Spatial grounding data
___

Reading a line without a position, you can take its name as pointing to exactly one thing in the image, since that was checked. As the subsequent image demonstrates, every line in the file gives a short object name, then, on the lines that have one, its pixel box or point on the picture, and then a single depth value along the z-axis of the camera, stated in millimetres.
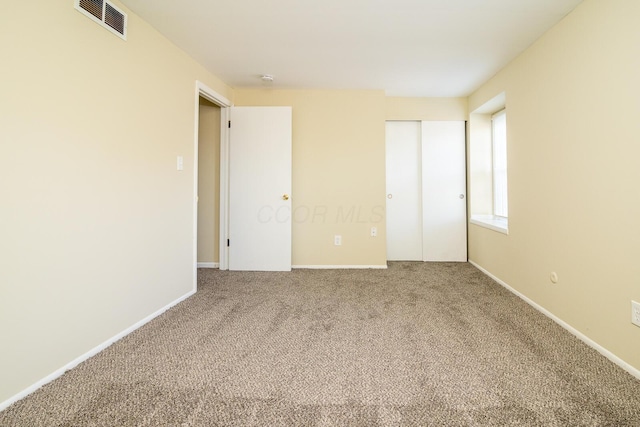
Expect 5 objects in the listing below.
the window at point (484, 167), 3367
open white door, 3205
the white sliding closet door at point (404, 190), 3699
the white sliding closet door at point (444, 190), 3596
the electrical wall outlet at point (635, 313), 1399
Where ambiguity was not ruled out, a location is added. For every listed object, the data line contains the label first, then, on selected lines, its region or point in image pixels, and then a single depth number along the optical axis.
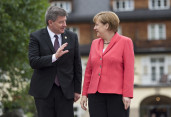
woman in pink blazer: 11.57
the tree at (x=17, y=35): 34.96
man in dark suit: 11.98
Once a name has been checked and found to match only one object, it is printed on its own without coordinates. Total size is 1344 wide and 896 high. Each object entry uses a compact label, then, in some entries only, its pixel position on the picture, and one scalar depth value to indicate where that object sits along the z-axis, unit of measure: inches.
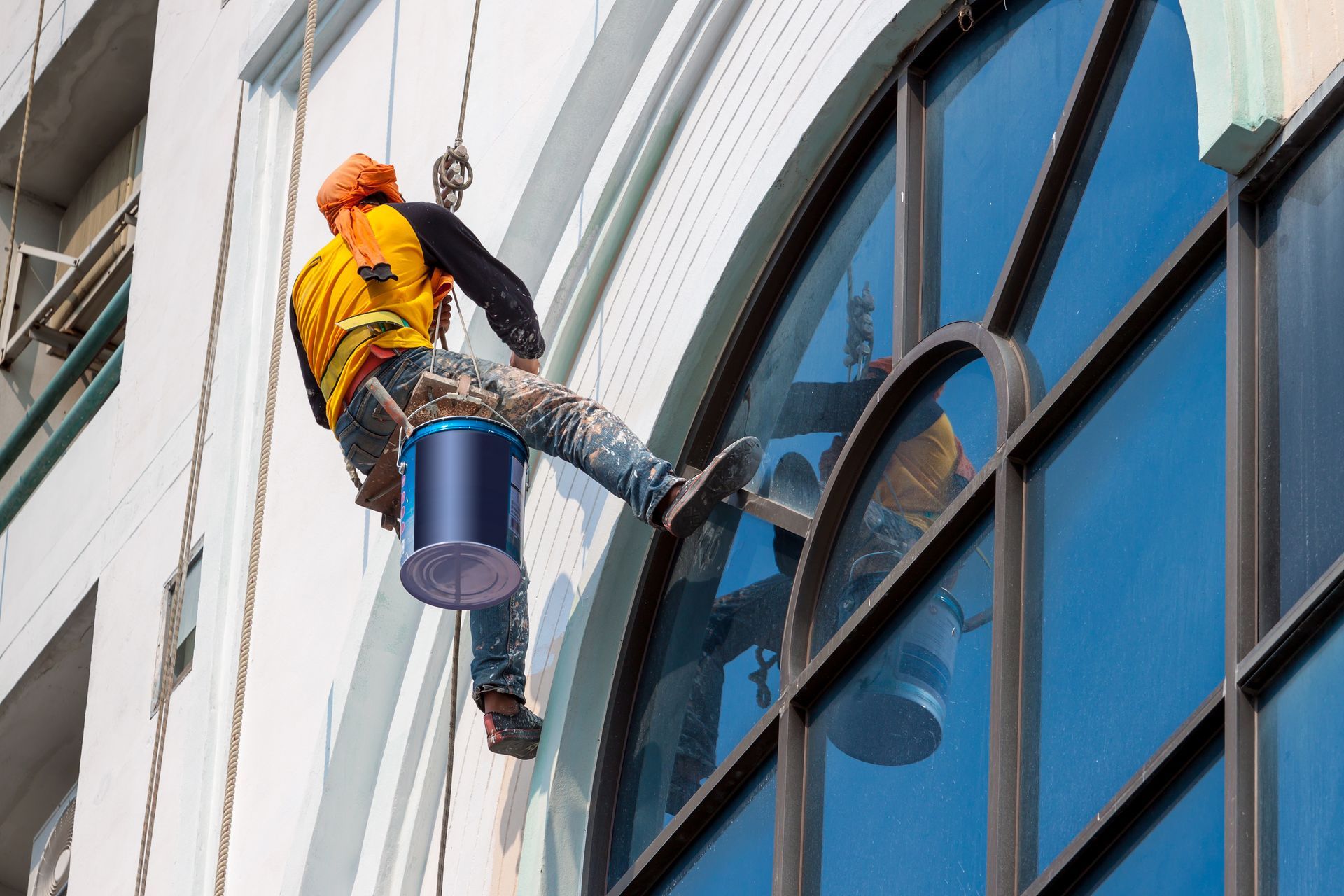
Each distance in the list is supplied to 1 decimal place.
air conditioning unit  1159.6
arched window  509.4
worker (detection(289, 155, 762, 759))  670.5
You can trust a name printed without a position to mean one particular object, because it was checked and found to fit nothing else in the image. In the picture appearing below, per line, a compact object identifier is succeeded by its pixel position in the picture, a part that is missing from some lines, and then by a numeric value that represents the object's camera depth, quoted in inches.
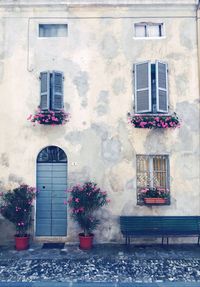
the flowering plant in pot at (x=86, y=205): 315.6
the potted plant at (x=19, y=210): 314.5
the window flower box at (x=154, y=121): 335.3
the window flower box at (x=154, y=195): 332.8
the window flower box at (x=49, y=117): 333.1
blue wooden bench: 317.7
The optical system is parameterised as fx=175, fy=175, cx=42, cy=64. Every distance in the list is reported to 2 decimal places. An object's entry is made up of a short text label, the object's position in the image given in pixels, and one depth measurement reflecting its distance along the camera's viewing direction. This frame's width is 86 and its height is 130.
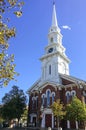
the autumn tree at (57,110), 31.17
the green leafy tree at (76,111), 29.33
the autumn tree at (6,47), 9.12
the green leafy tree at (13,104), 38.22
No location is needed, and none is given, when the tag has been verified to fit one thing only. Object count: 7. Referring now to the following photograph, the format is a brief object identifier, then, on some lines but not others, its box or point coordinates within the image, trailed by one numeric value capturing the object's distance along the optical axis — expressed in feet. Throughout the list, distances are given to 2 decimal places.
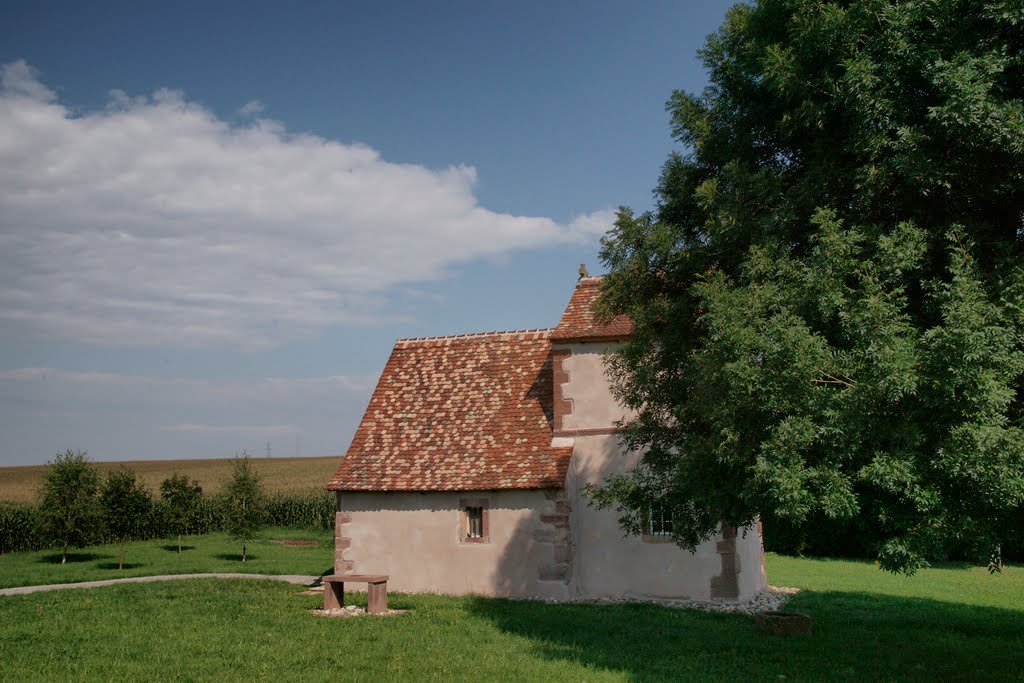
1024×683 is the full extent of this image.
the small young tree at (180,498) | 111.65
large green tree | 31.48
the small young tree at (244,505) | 100.12
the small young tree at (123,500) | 104.27
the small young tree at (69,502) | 95.35
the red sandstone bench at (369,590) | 56.85
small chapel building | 62.44
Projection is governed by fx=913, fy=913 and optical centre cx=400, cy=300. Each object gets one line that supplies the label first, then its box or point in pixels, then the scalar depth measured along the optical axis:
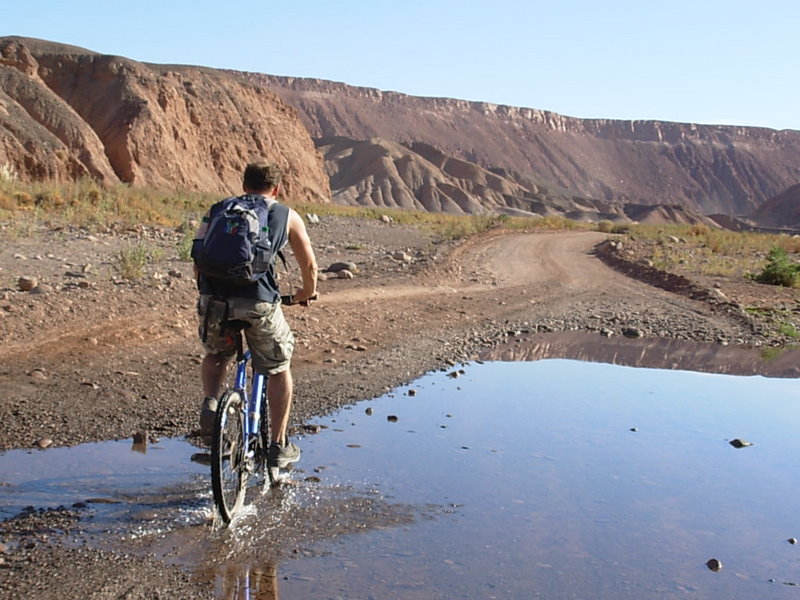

___

[PROBLEM]:
Give back every entry in its exact wording, leaving the pictures out.

[RESPONSE FOR THIS EXERCISE]:
Reading a line without a position, you can take its name as pointing to exactly one thing in the image, since that was checked. As the subsequent image demonstrates, every line in the file gives a short object name, then, on the lines that have one, its pixel box or point on the picture, and then a single depth value along the z-axis of the camera, stated in millimetres.
Expect 5 objects in the listing below.
the window at point (484, 167), 3367
open white door, 3205
the white sliding closet door at point (404, 190), 3699
the white sliding closet door at point (444, 190), 3596
the electrical wall outlet at point (635, 313), 1399
Where ambiguity was not ruled out, a location is added. For every listed object, the data line contains the label first, then, on selected lines, its region or point in image pixels, and then a single depth number along the optical axis.
woman in pink blazer: 11.57
the tree at (x=17, y=35): 34.96
man in dark suit: 11.98
Once a name has been checked and found to match only one object, it is printed on its own without coordinates. Total size is 1344 wide and 896 high. Each object entry uses a compact label, then, in some entries only, its pixel position on the picture, and one scalar depth value to indicate where that object sits along the z-axis, unit of measure: inches.
Each distance in the list is supplied to 1 decimal place.
air conditioning unit  1159.6
arched window  509.4
worker (detection(289, 155, 762, 759))  670.5
You can trust a name printed without a position to mean one particular object, because it was checked and found to fit nothing else in the image. In the picture appearing below, per line, a compact object identifier is succeeded by its pixel position in the picture, a part that is missing from some lines, and then by a numeric value that represents the object's camera depth, quoted in inches.
the flowering plant in pot at (x=86, y=205): 315.6
the potted plant at (x=19, y=210): 314.5
the window flower box at (x=154, y=121): 335.3
the window flower box at (x=154, y=195): 332.8
the window flower box at (x=49, y=117): 333.1
blue wooden bench: 317.7
The optical system is parameterised as fx=175, fy=175, cx=42, cy=64. Every distance in the list is reported to 2 decimal places. An object's entry is made up of a short text label, the object's position in the image given in pixels, and one depth measurement reflecting its distance along the camera's viewing direction. This frame's width is 86 and its height is 130.
the autumn tree at (57,110), 31.17
the green leafy tree at (76,111), 29.33
the autumn tree at (6,47), 9.12
the green leafy tree at (13,104), 38.22
No location is needed, and none is given, when the tag has been verified to fit one thing only. Object count: 7. Referring now to the following photograph, the format is a brief object identifier, then, on some lines but not others, its box or point coordinates within the image, trailed by one numeric value capturing the object's distance along the optical axis — expressed in feet. Throughout the list, distances are given to 2 decimal places.
1024×683 is the full extent of this image.
the small young tree at (180,498) | 111.65
large green tree | 31.48
the small young tree at (244,505) | 100.12
the small young tree at (123,500) | 104.27
the small young tree at (69,502) | 95.35
the red sandstone bench at (369,590) | 56.85
small chapel building | 62.44
Projection is governed by fx=913, fy=913 and optical centre cx=400, cy=300. Each object gets one line that supplies the label first, then its box or point in pixels, then the scalar depth measured along the optical axis:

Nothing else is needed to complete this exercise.